Shari Laster (a person)

Risk and Reward: Mapping Gaps in Government Information Preservation

(This post originally appeared on the PEGI Project.)

At the PEGI Mini-Forum held in conjunction with the Depository Library Council meeting in Arlington, Virginia, in mid-October 2017, we asked some of our attendees to explore the concept of risk as it pertains to long-term access. What types of government information are most at risk? What factors affect the collection and preservation of these materials? Participants, most of whom were government information librarians, acknowledged that some of the factors for born-digital content are quite similar to print and other formats, while others reflect the fact that our existing preservation infrastructure was developed to manage tangible and discrete materials.

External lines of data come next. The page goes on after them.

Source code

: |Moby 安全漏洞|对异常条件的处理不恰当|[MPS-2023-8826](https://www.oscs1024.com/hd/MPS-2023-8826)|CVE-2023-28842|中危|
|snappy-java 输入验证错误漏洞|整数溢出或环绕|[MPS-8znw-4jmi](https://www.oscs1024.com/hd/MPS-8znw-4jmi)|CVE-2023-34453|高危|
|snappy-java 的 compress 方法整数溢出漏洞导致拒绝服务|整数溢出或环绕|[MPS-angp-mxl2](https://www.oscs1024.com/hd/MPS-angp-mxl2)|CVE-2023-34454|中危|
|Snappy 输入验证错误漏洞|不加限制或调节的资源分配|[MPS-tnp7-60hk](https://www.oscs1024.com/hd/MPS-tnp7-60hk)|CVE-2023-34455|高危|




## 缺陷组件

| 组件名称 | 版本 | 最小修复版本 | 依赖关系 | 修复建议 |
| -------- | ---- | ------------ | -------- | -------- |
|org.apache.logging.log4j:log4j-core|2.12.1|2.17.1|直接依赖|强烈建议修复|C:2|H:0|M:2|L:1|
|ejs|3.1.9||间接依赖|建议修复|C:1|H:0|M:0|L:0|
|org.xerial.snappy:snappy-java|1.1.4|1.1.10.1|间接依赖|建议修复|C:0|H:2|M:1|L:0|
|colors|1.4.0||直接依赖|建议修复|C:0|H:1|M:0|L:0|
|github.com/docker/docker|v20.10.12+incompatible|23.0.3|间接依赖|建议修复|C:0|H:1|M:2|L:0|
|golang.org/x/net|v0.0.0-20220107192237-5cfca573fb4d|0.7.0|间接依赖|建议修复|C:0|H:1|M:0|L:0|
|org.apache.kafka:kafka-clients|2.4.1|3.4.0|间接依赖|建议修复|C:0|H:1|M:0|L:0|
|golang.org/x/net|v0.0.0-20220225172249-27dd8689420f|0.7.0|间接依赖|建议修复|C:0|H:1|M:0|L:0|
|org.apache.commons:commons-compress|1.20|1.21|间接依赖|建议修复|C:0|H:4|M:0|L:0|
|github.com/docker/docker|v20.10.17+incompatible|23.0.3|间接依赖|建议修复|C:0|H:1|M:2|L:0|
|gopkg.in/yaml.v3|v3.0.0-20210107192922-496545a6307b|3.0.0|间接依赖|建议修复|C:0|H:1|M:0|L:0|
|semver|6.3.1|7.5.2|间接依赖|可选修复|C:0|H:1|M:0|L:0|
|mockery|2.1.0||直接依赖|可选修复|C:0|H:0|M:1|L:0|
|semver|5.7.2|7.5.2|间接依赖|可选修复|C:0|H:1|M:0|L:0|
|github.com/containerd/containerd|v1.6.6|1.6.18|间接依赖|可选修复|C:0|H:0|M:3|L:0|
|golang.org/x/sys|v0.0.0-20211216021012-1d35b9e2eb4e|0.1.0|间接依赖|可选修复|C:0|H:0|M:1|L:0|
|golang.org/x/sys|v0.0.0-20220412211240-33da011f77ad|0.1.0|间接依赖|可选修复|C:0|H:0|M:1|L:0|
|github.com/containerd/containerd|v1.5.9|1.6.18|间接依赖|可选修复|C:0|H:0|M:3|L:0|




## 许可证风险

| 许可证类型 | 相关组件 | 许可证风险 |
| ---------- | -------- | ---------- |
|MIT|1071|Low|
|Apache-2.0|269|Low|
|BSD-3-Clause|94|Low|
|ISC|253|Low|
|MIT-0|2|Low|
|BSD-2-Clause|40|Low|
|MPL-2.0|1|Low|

While there is a complex network of issues to consider as we work toward development of a national agenda, the discussion below focuses on three vectors, or congruent categories, for risk of information loss.

One vector for risk is format. While preservation best practices are developed and improved for almost all kinds of materials held in stewardship by cultural heritage institutions, these best practices do not often filter down to a heterogeneous collection such as federal information. Audiovisual content, both in digitally-disseminated formats and in tangible formats like DVDs and VHS tapes, are susceptible to the same threats of obsolescence, digital rights restrictions, and physical damage as any content in that format. However, they may be included in collections for which mitigating these risks is not the primary focus. This content has also been harder to identify and add to government information collections since it is not always disseminated following the same practices as text-based content.

Another example of format-related risk is official content made public as a presentation. Government entities may post slides in Microsoft Powerpoint format, which does not meet standards for digital preservation, or they may post presentations using an external service. When the content is converted into a PDF, it may change the layout, graphical appearance, and even remove textual element. And again, this content can easily be missed when collectors focus on more traditional formats such as documents and reports.

These risk factors make it all the more necessary that government information sources be identified as in need of preservation in collaboration with projects seeking to collect and preserve content by format type. For example, the Internet Archive’s United States Government Films collection fills an important gap for both tangible and digital formats, even though it does not fully overlap with traditional library collections for this area.

A second notable vector is the extent to which content, once collected, can be organized in ways that make it discoverable and useful using means and practices that are primarily adapted to print dissemination practices. When a report is disseminated as a multi-part PDF, for example, additional information may be needed to identify the parts, their relationships, and their relative versioning. This “collectibility” factor affects all forms of content, but when met with format-related risk, the result is amplified.

Content is also difficult to collect when there is discontinuity between the ways in which the content had been provided in the past and how it is provided now. For example, when an publication was initially provided as a serial or journal, it is structured with sequential markers such as volumes and issues. When that same content is subsequently developed for and made available on a website that is updated at irregular intervals and changed rather than added on to, the connections between the versions may not be clear, and the way it had been described in the past may no longer be applicable.

Adding descriptive metadata and repurposing existing embedded metadata helps to bridge discontinuity and address these access issues. Research, experimentation, and development undertaken by the UNT Libraries Digital Projects Unit and its many partners demonstrates an important model for finding solutions to these challenges.

A third identified risk vector is the commitment of cultural heritage institutions to collecting and preserving different kinds of content. This risk can take many forms: some institutions may determine that their core users have little to no likely future need for this content, or do not recognize or acknowledge the possibility that their core users may someday want to access materials that are currently available online. In these cases, no action is taken to collect content. Alternately, the need may be acknowledged, but due to resource constraints (which can include budget, personnel, and infrastructure) no actions are taken.

For institutions that do collect born-digital government information, some content is inherently of greater interest with respect to existing collections, known user needs, and topics of local concern. Existing print preservation programs demonstrate that certain topics and agencies are attractive for libraries to commit to retain and preserve; it must be presumed that others are less so, and consequently more endangered for the long term. Similarly, while focused collection building and deliberate preservation strategies are essential to guarantee long-term access to digital content, much of what is published will only be caught in broad-net collection projects, if at all.

Because of this, it is important to recognize that both precise, item-by-item, collection building, and content capture at scale, have important roles in a broad, coordinated, and participatory strategy for preservation. To its credit, the Government Publishing Office has adopted these, with the Cataloging & Indexing program processing born-digital content at the title and item level, while the Web Archiving program collects snapshots of websites.

We hope this overview will provoke new conversations on how to categorize risk, and identify ways to address it, while recognizing that existing initiatives are engaging with these challenges in ways that others can learn from and adopt.